Andererseits gibt es für den Therapeuten ein spezielles Verfahren, mit dem er
die Abwehr entfernt, ohne den Patienten zu schädigen. Keine Formel. Das Wesen
der „Wie-man“-Methode besteht immer darin, das Biest zeitweise zu zähmen.
Das Problem ist, dass wir das „Biest“ sind, unsere Neurologie und Biochemie.

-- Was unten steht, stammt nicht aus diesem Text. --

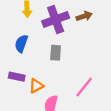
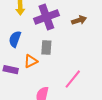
brown arrow: (84, 16) -> (79, 20), moved
orange triangle: (36, 86) -> (31, 61), moved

Es gibt keine bekannte Methode, Depression zu besiegen, es sei denn, man findet
einen Weg, den zu besiegen, der wir sind. Depression ist nicht irgendein
Monster, ein Teil von uns, den wir herausreißen müssen. Sie ist darin
eingebunden, wie unsere Biologie funktioniert – wie Nervenzellen
zusammenwirken, wie sich Schlüsselhormone verhalten, und wie viel
zirkulierendes Serotonin es gibt. Außerdem können wir niemandem sagen, wie
oder was er oder sie zu fühlen hat.
„Das Biest zähmen“ ist buchstäblich das, was man in einem Krankenhaus im Osten
der USA macht. Wenn sie glauben, dass eine tiefe Depression nicht auf schwere
Medikation ansprechen wird, entscheiden sie sich für Gehirnchirurgie – tiefe
Gehirnstimulierung, um genau zu sein. Gelinde gesagt ist es ein äußerst
drastischer Lösungsversuch. Er involviert, dass man vier Löcher ins Gehirn bohrt
(vier Schrauben werden in den Schädel eingesetzt), Elektroden in die Nähe einer
Gehirnstelle implantiert, die als Areal 25 (Mittellinie des Gehirns) bezeichnet
wird, und ihr einen ständigen Strom elektrischer Impulse zuführt. Sie glauben,
dass die für Depression verantwortlichen Schlüsselareale der oberste Hirnstamm
und einige alten limbischen Strukturen sind. Die Überlegung geht dahin, dieses,
wie man annimmt, in Depression involvierte Areal zu stimulieren
und zu entspannen. Doch stellen Sie sich vor, wir könnten dieses Areal ohne
Medikamente oder Operation erreichen und Veränderungen im Schaltkreis zustande
bringen (ihn vielleicht neu verdrahten). Es ist möglich, weil wir Wege gefunden
haben, um Zugang zu tiefen Gehirnzentren zu erlangen. Bestimmt sollte man natürliche
Gefühlsmethoden einer ernsten Gehirnoperation vorziehen. Nach Angaben eines
Berichts in der N.Y.Times vom 2. April 2006 („Ein Depressionsschalter?“,
von David Dobbs) erbrachte die durchgeführte Operation einen Durchschnittssatz
von 80 Prozent aller Patienten, die eine Besserung ihrer Depression spürten. Um
das klarzustellen, solange wir keine Wege gefunden haben, die Tiefen des Gehirns
ohne Operation oder Medikamente zu sondieren, können wir nicht sagen, es gebe Heilung für bestimmte Depressionen. Ich glaube,
wir haben das Gegenmittel. Der Grund, warum wir zu solch drastischen und gefährlichen Maßnahmen Zuflucht nehmen müssen, besteht darin, dass alle bisherigen Behandlungen dem obersten Teil des Gehirns – dem Neokortex – galten, eigentlich der vorderen linken Spitze des Neokortex (präfrontales Areal genannt). Weil wir einen Weg gefunden haben, auf tiefe Gehirnzentren zuzugreifen (dieselben Strukturen, die durch Chirurgie und/oder Tranquilizer beeinflusst werden), können wir bei der Therapie der Depression erfolgreich sein und einen fehlgeleiteten Ansatz vermeiden. Der Beweis: Wir haben viele tiefe Depressionen erfolgreich behandelt und haben unsere Ergebnisse anhand von Gehirnwellen und biochemischen Werten gemessen (siehe mein „Primal Healing“ für eine vollständige Erörterung). Man bezeichnet sie als „tief“, weil sie oft tief unten im Gehirn entspringen. Solange wir keinen Zugang zu diesen Tiefen haben, können wir niemals von Heilung sprechen, oder, um es anders auszudrücken, wenn wir zu diesen Tiefen Zugang haben, dann können wir von Heilung sprechen. Es scheint eine Zwickmühle zu sein. Wir verwenden Therapien, die Depressive nicht heilen können, und schauen dann diejenigen schief an, die behaupten, über eine Heilmethode zu verfügen. „Heilung“ ist kein schändlicher Begriff. Schändlich - ein Grund zur Schande - ist, dass wir sie aufgegeben und zu einem „schmutzigen“ Wort gemacht haben. Denken Sie daran, erst wenn wir Zugang zu diesen Tiefen haben, dann können wir von einer Heilung sprechen, und nicht vorher. „Heilung“ ist kein Begriff, den man im Interesse reiner Wissenschaft vermeiden sollte; es ist ein Zustand, den man eifrig begehren sollte.